═════ Text for analysis

Besides good water quality, island ponds still have brine shrimp and other forage foods such as tiny mussels Osmers believes will sustain life for tiny cod.
“We learned it is feasible to buy the cod fry at fingerling size, then grow them out in net pens, until they reach about eight inches,” said musician Michele Jones, one of those active in the restoration project. Jones divides her time between Owls Head, Maine, and the Vineyard.
Her daughter, Nina Violet, and another Vineyard musician, Willie Mason, will be featured in one of several events in the planning stages as fundraisers for the project. Jones said islanders have taken to calling Osmers “The Codfather” and that one of the fundraisers may be a “Codfather’s Ball.”
The idea of starting seafood from scratch isn’t new. The island once had a lobster hatchery, closed, Osmers recalls, when the state declared the lobster fishery “rebuilt.”
“It’s been in collapse ever since,” he said.
Organizers would like to see the fledgling project start in the fall, when the water temperatures are good for cod, which are being hatched and farmed commercially in several countries. The group’s intent is to keep fish at low density to ensure maximum quality, reduce any potential problems and encourage survival. If it works, Osmers envisions a similar project later to help restore black-backed flounder.
Lindell is working on a sea bass project at MBL, using round “hemisphere” tanks as pens, trying to get tiny fish to respond to stimuli that will train them to return to the same area to feed. “It could be the ocean version of free range animals,” said Osmers. He sees a possible application for the Vineyard cod project.
Real estate values on this prized summer getaway island off Cape Cod have been skyrocketing during the past 20 years, and its New England charm has always attracted wealthy summer residents and visiting celebrities, including the likes of former president Bill Clinton, talk show host David Letterman, singer Carly Simon and TV news legend Walter Cronkite.
Despite the land’s value, there are plenty of spaces to consider growing cod, said Osmers. Maybe the abandoned fish pier, closed by its owner when Homeland Security decided the island’s honor system for fishermen wasn’t good enough to protect it from terrorists.
“We used to go there and pick up ice or bait, leave our fish, and leave a note saying what we took or left,” said Osmers. “It worked just fine. Homeland Security came and took a look and said, `No, no, no.’ They wanted the owner to install a $150,000 security system. He closed the fish pier.”

══════════

■ Brief 1
Write out the part of the passage on the Vineyard cod project starting at "Lindell is working" and ending at "Vineyard cod project.".

═════ Information

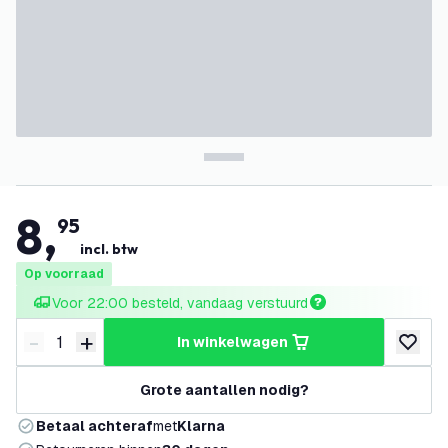
8
,
95
incl. btw
Op voorraad
Voor 22:00 besteld, vandaag verstuurd
-
+
in winkelwagen
Verminder hoeveelheid
Verhoog hoeveelheid
toevoeg
Grote aantallen nodig?
Betaal achteraf
met
Klarna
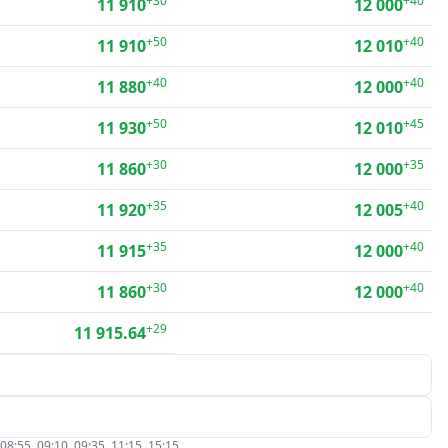
+30
+40
11 910
12 000
+50
+40
11 910
12 010
+40
+40
11 880
12 000
+50
+45
11 930
12 010
+30
+35
11 860
12 000
+35
+40
11 920
12 005
+35
+40
11 915
12 000
+30
+40
11 860
12 000
+29
11 915.64
5, 09:10, 09:35, 11:15, 15:15.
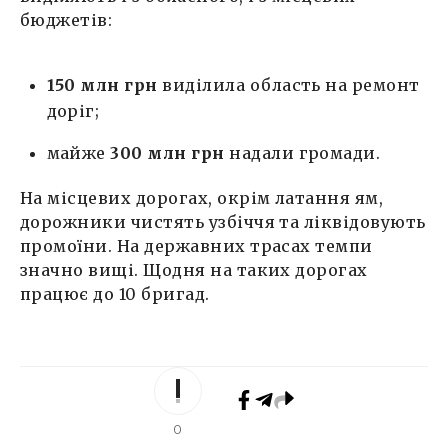
бюджетів:
150 млн грн
виділила область на ремонт
доріг;
майже
300 млн грн
надали громади.
На місцевих дорогах, окрім латання ям,
дорожники чистять узбіччя та ліквідовують
промоїни. На державних трасах темпи
значно вищі. Щодня на таких дорогах
працює до 10 бригад.
0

══════════

■ Brief 2
Show each line in the records that contains the word "hoeveelheid".

■ Written reply 1
Lindell is working on a sea bass project at MBL, using round “hemisphere” tanks as pens, trying to get tiny fish to respond to stimuli that will train them to return to the same area to feed. “It could be the ocean version of free range animals,” said Osmers. He sees a possible application for the Vineyard cod project.

■ Written reply 2
Verminder hoeveelheid
Verhoog hoeveelheid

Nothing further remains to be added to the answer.